What’s New in the Treatment of Mast Cell Tumors

January 31, 2022

Annie Galloway, DVM, MS, DACVIM (Oncology)

STELFONTA® (tigilanol tiglate injection) by Virbac

This is an FDA-approved intratumoral injection for the local treatment of non-metastatic mast cell tumors in dogs. The goal of the treatment is to cause rapid, local inflammation eventually leading to tumor cell death and necrosis (typically by day 7). This creates open wounds that heal by second intention, which can take some time. Second dosages can be applied 28 days later. In their pivotal study, 75% of dogs had a complete remission of the local tumor after one dose and 87% of dogs had complete remission of the local tumor after 2 doses. 89% of dogs were found to be disease-free (at the site of injection) at 12 months. 57%, 78%, and 96% of wounds were fully healed at day 28, day 42, and day 84, respectively.  

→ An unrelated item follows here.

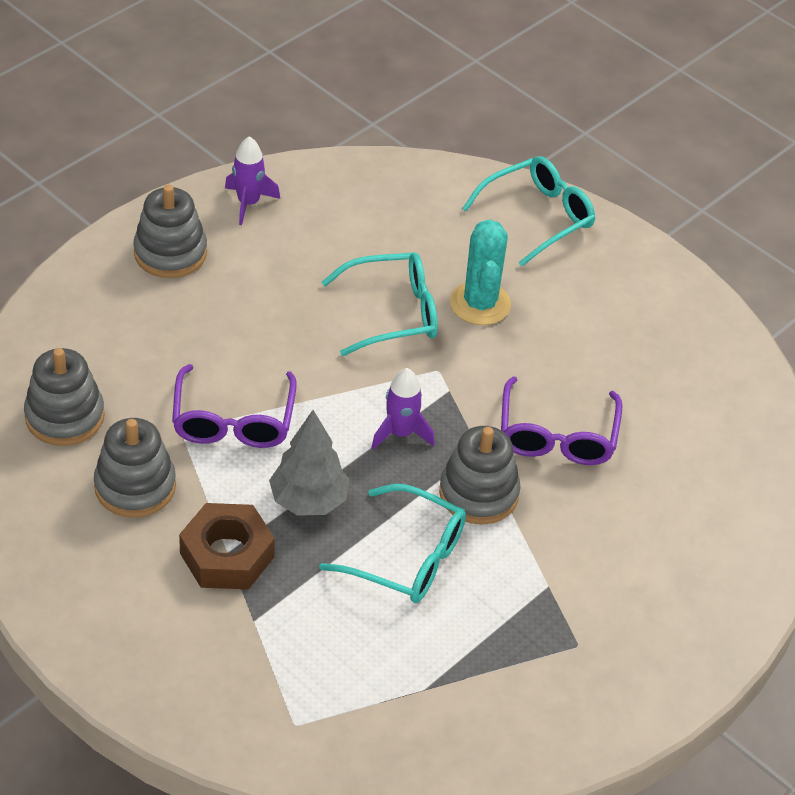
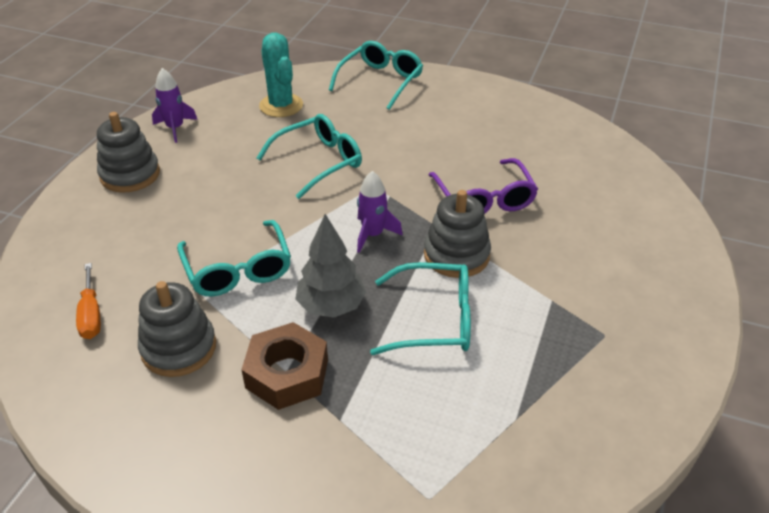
camera: 20 degrees left, 5 degrees down
grey stacking toy [24,348,105,446] -> orange screwdriver [76,263,101,339]
purple glasses [172,364,297,448] -> turquoise glasses [177,220,291,296]
turquoise cactus [450,219,511,325] -> turquoise cactus moved to [259,33,303,117]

STELFONTA® can be used for non-metastatic cutaneous mast cell tumor anywhere on the body and non-metastatic subcutaneous mast cell tumors located at, or distal to, the elbow or hock. Tumors must be smaller or equal to 10 cm³ in volume and must be accessible to intratumoral injection. Do not exceed 5 mL per dog (regardless of the tumor size) and minimum dose is 0.1 mL (regardless of tumor size). Management includes concurrent pain medications and ongoing wound management/bandage changes. Pre- and post-treatment medications (including prednisone, famotidine, and diphenhydramine) are important for reducing systemic adverse events secondary to mast cell degranulation. Limitations would include inability to know tumor grade, which can have significant impact on patient outcome and recommendations for adjuvant chemotherapy. Options would be to request a cytologic grade (Camus et al Vet Path 2016) of the mast cell tumor to get a better idea of its potential biologic behavior that may help better inform clients. An incisional biopsy could also be considered for tumor grade and possible c-kit mutation status, yet the incision should be healed prior to injection (which is not always feasible).